E non ci sono interpretazioni di sorta, almeno nel caso nel questione. Le immagini parlano da sole e testimoniano un ricatto (anche se probabilmente l’ultima parola spetterà alla magistratura), imposto da chi usa la propria posizione nel sindacato per procurarsi un guadagno illegittimo, sfruttando i suoi contatti con le varie compagnie di navigazione.

«Ma se poi – ha tenuto a rimarcare l’interessato al “gancio” di “Mi manda Rai 3” che è si presentato nel suo ufficio con il nome di Giuseppe – ti imbarchi su un’altra nave mi devi dare altre 650 euro».

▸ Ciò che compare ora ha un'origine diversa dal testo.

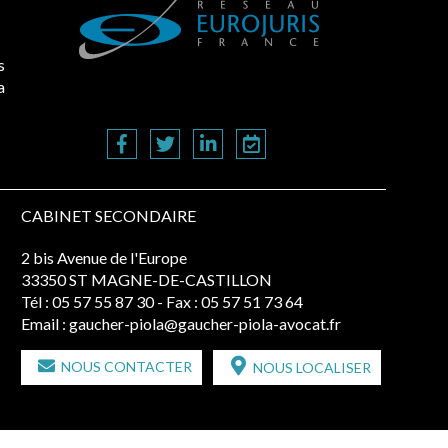
s
a
CABINET SECONDAIRE
2 bis Avenue de l'Europe
33350 ST MAGNE-DE-CASTILLON
Tél :
05 57 55 87 30
- Fax : 05 57 51 73 64
Email :
gaucher-piola@gaucher-piola-avocat.fr
NOUS CONTACTER
NOUS LOCALISER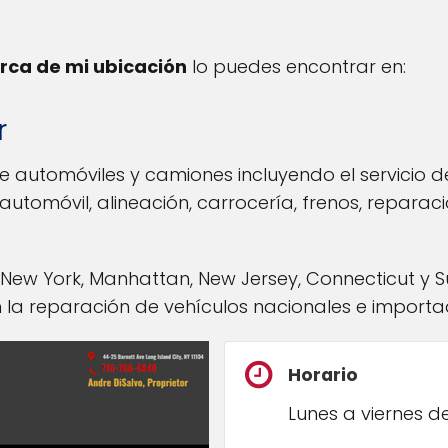
rca de mi ubicación
lo puedes encontrar en:
r
e automóviles y camiones incluyendo el servicio de
utomóvil, alineación, carrocería, frenos, reparaci
, New York, Manhattan, New Jersey, Connecticut y
n la reparación de vehículos nacionales e importa
Horario
Lunes a viernes de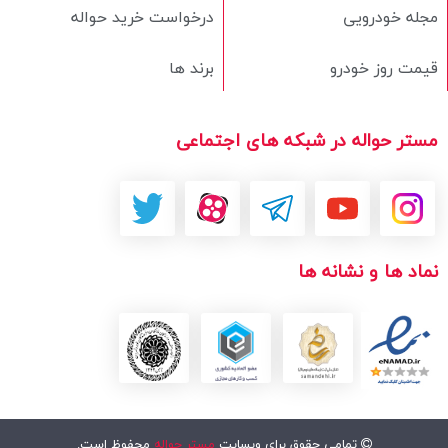
مجله خودرویی
درخواست خرید حواله
قیمت روز خودرو
برند ها
مستر حواله در شبکه های اجتماعی
نماد ها و نشانه ها
تمامی حقوق برای وبسایت
مستر حواله
محفوظ است.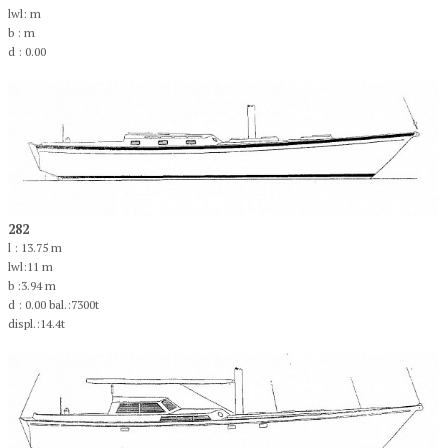
lwl: m
b : m
d : 0.00
282
l : 13.75 m
lwl:11 m
b :3.94 m
d : 0.00 bal.:7300t
displ.:14.4t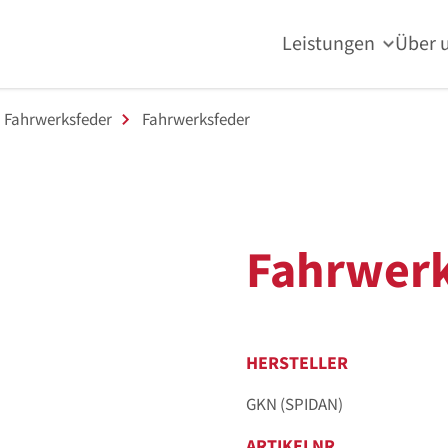
Leistungen
Über 
Fahrwerksfeder
Fahrwerksfeder
Fahrwerk
HERSTELLER
GKN (SPIDAN)
ARTIKELNR.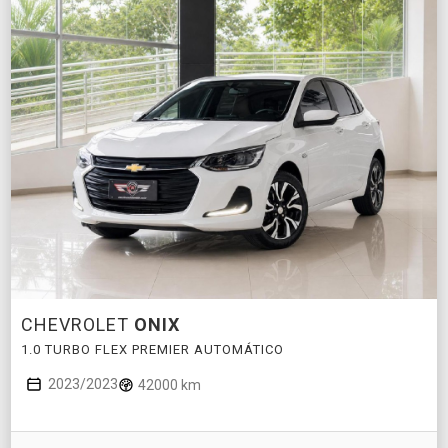
CHEVROLET
ONIX
1.0 TURBO FLEX PREMIER AUTOMÁTICO
2023/2023
42000 km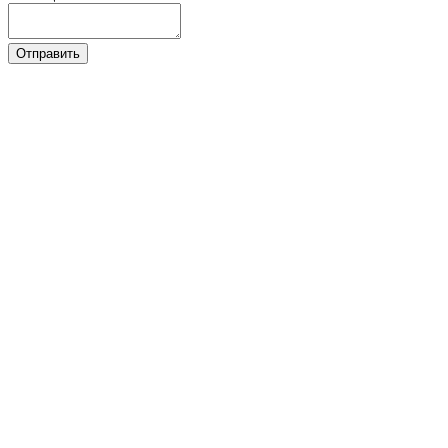
Отправить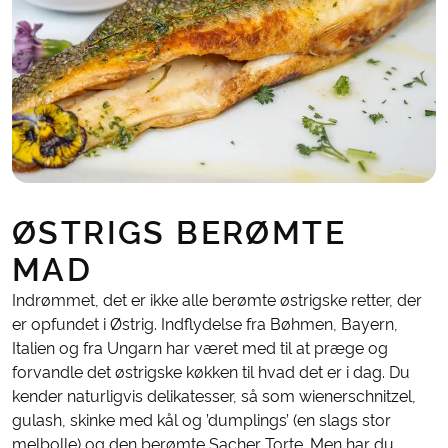
ØSTRIGS BERØMTE
MAD
Indrømmet, det er ikke alle berømte østrigske retter, der
er opfundet i Østrig. Indflydelse fra Bøhmen, Bayern,
Italien og fra Ungarn har været med til at præge og
forvandle det østrigske køkken til hvad det er i dag. Du
kender naturligvis delikatesser, så som wienerschnitzel,
gulash, skinke med kål og ’dumplings’ (en slags stor
melbolle) og den berømte Sacher Torte. Men har du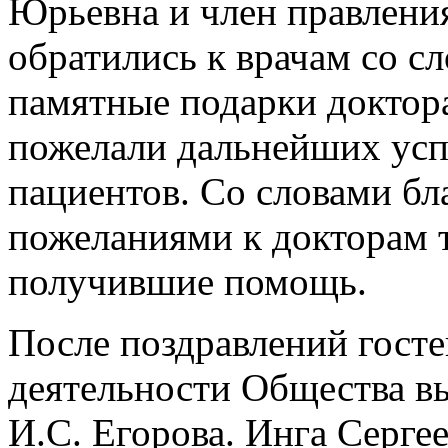
Юрьевна и член правлени
обратились к врачам со с
памятные подарки доктор
пожелали дальнейших успе
пациентов. Со словами б
пожеланиями к докторам т
получившие помощь.
После поздравлений госте
деятельности Общества в
И.С. Егорова. Инга Серге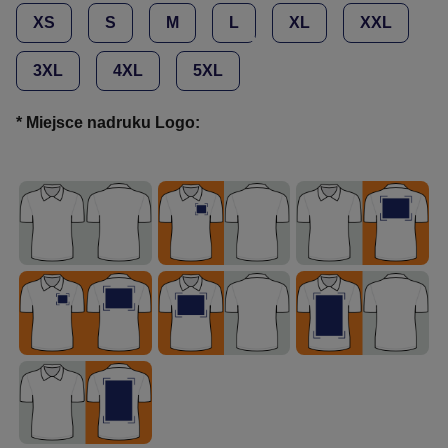
XS
S
M
L
XL
XXL
3XL
4XL
5XL
*
Miejsce nadruku Logo: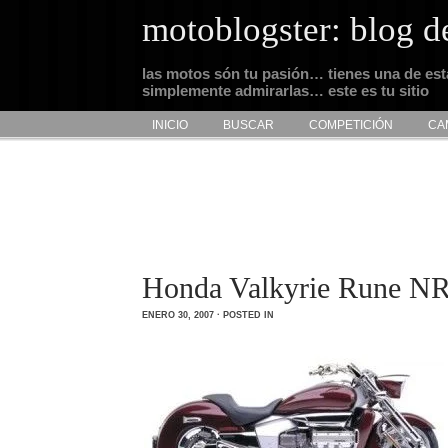
motoblogster: blog d
las motos són tu pasión… tienes una de es
simplemente admirarlas… este es tu sitio
INICIO
BUSCAR
COMPETICIÓN
CA
Honda Valkyrie Rune N
ENERO 30, 2007 · POSTED IN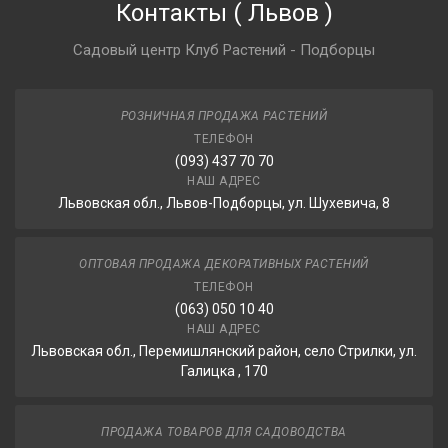
Контакты
(
Львов
)
Садовый центр Клуб Растений - Подборцы
РОЗНИЧНАЯ ПРОДАЖА РАСТЕНИЙ
ТЕЛЕФОН
(093) 437 70 70
НАШ АДРЕС
Львовская обл., Львов-Подборцы, ул. Шухевича, 8
ОПТОВАЯ ПРОДАЖА ДЕКОРАТИВНЫХ РАСТЕНИЙ
ТЕЛЕФОН
(063) 050 10 40
НАШ АДРЕС
Львовская обл., Перемишлянский район, село Стрилки, ул.
Галицка , 170
ПРОДАЖА ТОВАРОВ ДЛЯ САДОВОДСТВА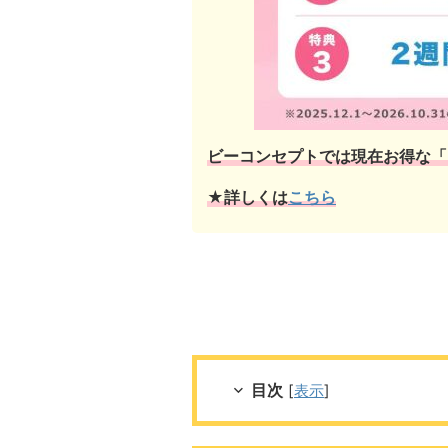
ビーコンセプトでは現在お得な「
★詳しくは
こちら
目次
[
表示
]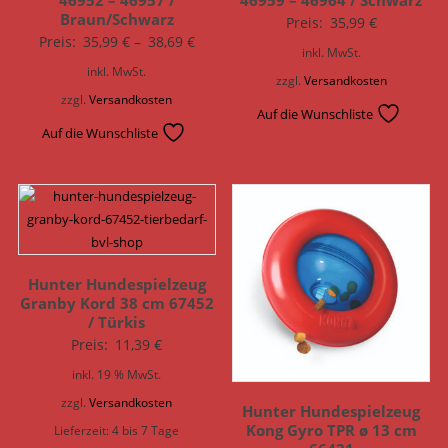
46952 – 46957 /
46959 – 46964 / Schwarz
Braun/Schwarz
Preis:
35,99
€
Preis:
35,99
€
–
38,69
€
inkl. MwSt.
inkl. MwSt.
zzgl.
Versandkosten
zzgl.
Versandkosten
Auf die Wunschliste
Auf die Wunschliste
Hunter Hundespielzeug
Granby Kord 38 cm 67452
/ Türkis
Preis:
11,39
€
inkl. 19 % MwSt.
zzgl.
Versandkosten
Hunter Hundespielzeug
Kong Gyro TPR ø 13 cm
Lieferzeit:
4 bis 7 Tage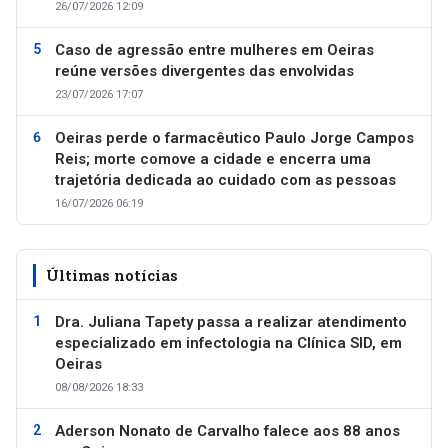
26/07/2026 12:09
Caso de agressão entre mulheres em Oeiras
reúne versões divergentes das envolvidas
23/07/2026 17:07
Oeiras perde o farmacêutico Paulo Jorge Campos
Reis; morte comove a cidade e encerra uma
trajetória dedicada ao cuidado com as pessoas
16/07/2026 06:19
Últimas notícias
Dra. Juliana Tapety passa a realizar atendimento
especializado em infectologia na Clínica SID, em
Oeiras
08/08/2026 18:33
Aderson Nonato de Carvalho falece aos 88 anos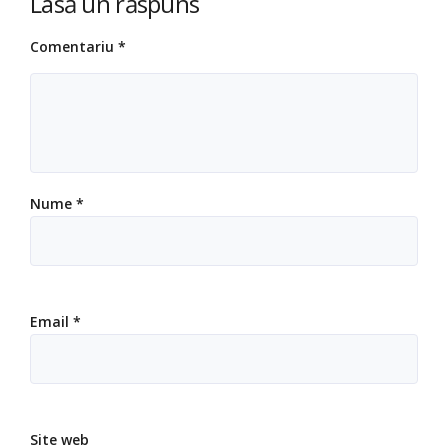
Lasă un răspuns
Comentariu
*
Nume
*
Email
*
Site web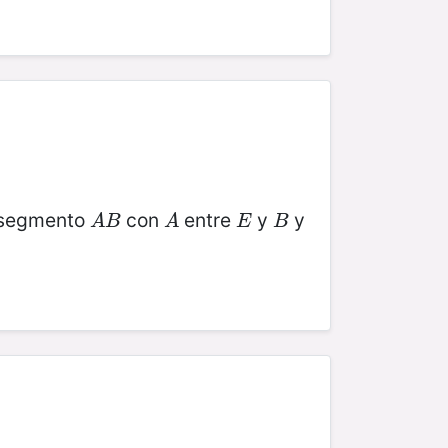
 segmento
con
entre
y
y
A
B
A
E
B
A
B
A
E
B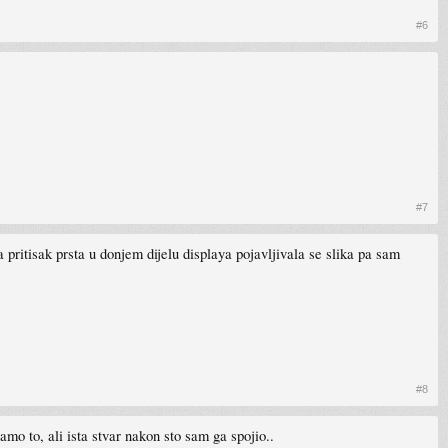
#6
#7
 pritisak prsta u donjem dijelu displaya pojavljivala se slika pa sam
#8
amo to, ali ista stvar nakon sto sam ga spojio..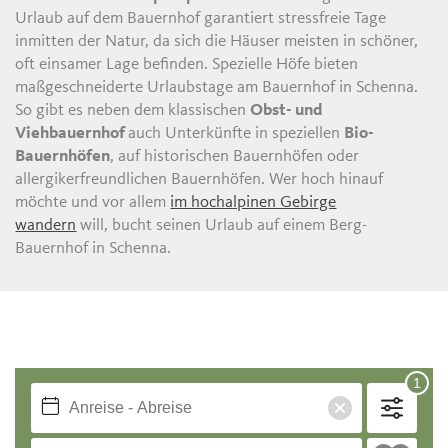
Urlaub auf dem Bauernhof garantiert stressfreie Tage
inmitten der Natur, da sich die Häuser meisten in schöner,
oft einsamer Lage befinden. Spezielle Höfe bieten
maßgeschneiderte Urlaubstage am Bauernhof in Schenna.
So gibt es neben dem klassischen
Obst- und
Viehbauernhof
auch Unterkünfte in speziellen
Bio-
Bauernhöfen
, auf historischen Bauernhöfen oder
allergikerfreundlichen Bauernhöfen. Wer hoch hinauf
möchte und vor allem
im hochalpinen Gebirge
wandern
will, bucht seinen Urlaub auf einem Berg-
Bauernhof in Schenna.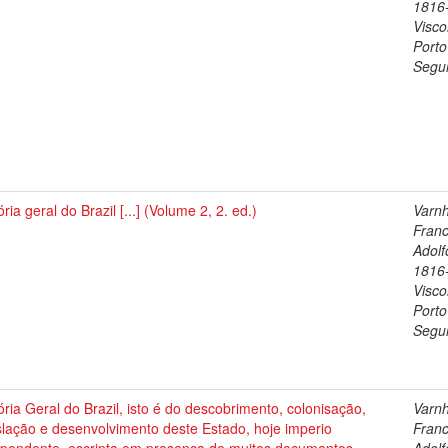
1816
Visc
Porto
Segu
ória geral do Brazil [...] (Volume 2, 2. ed.)
Varn
Franc
Adolf
1816
Visc
Porto
Segu
ória Geral do Brazil, isto é do descobrimento, colonisação,
Varn
slação e desenvolvimento deste Estado, hoje imperio
Franc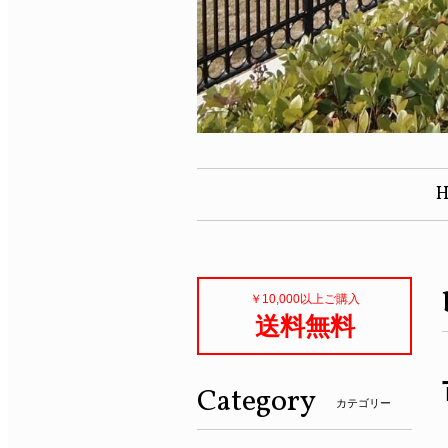
￥10,000以上ご購入
送料無料
Category
カテゴリー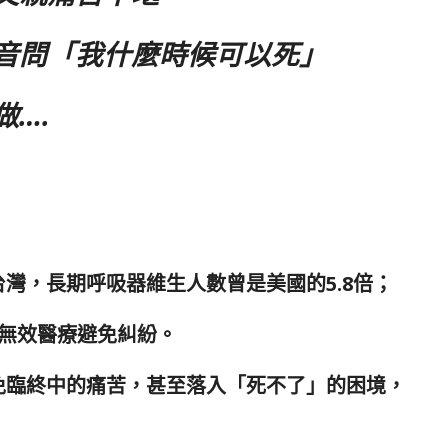
音問「我什麼時候可以死」
….
灣，長期呼吸器維生人數曾是美國的5.8倍；
施無效醫療避免糾紛。
免臨終中的痛苦，甚至落入「死不了」的困境，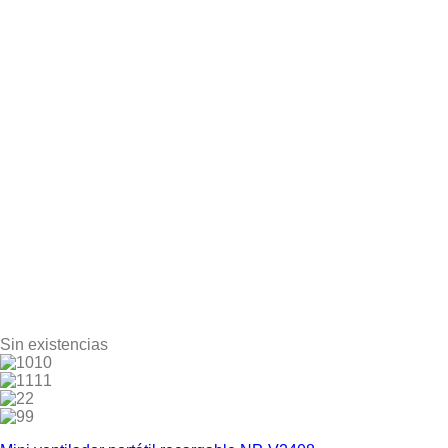
Sin existencias
10
11
2
9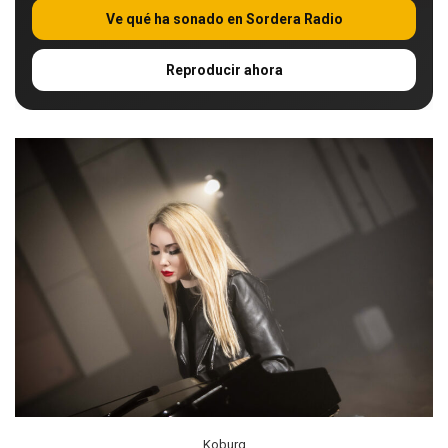
Ve qué ha sonado en Sordera Radio
Reproducir ahora
Koburg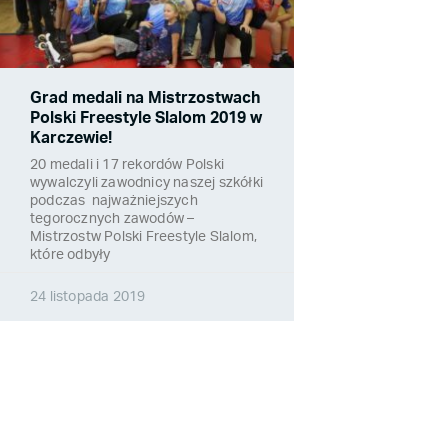
Grad medali na Mistrzostwach
Polski Freestyle Slalom 2019 w
Karczewie!
20 medali i 17 rekordów Polski
wywalczyli zawodnicy naszej szkółki
podczas najważniejszych
tegorocznych zawodów –
Mistrzostw Polski Freestyle Slalom,
które odbyły
24 listopada 2019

Quando poi a presentarsi è stato il giornalista che gli ha fatto presente come il suo comportamento non fosse propriamente legale, il “nostro” ha risposto candidamente: «Per me è un fatto normale. Io sono un sindacalista autonomo e quindi non ricevo alcuno stipendio mentre la sede la devo pur mantenere».

Insomma, non l’avrebbe fatto per lucrare bensì per «fare del bene a tanti ragazzi in cerca di un’occupazione in mare».

Una giustificazione che non ha convinto neppure Mara Malavenda, della direzione nazionale dello Slai Cobas che, sempre ospite in studio da Salvo Sottile, ha preso le distanze dal suo affiliato «tra l’altro io non l’ho mai conosciuto. Nel giro di due settimane faremo chiarezza e tuteleremo la nostra immagine in tutte le sedi. Questa persona, per quanto mi riguarda, deve andare in galera».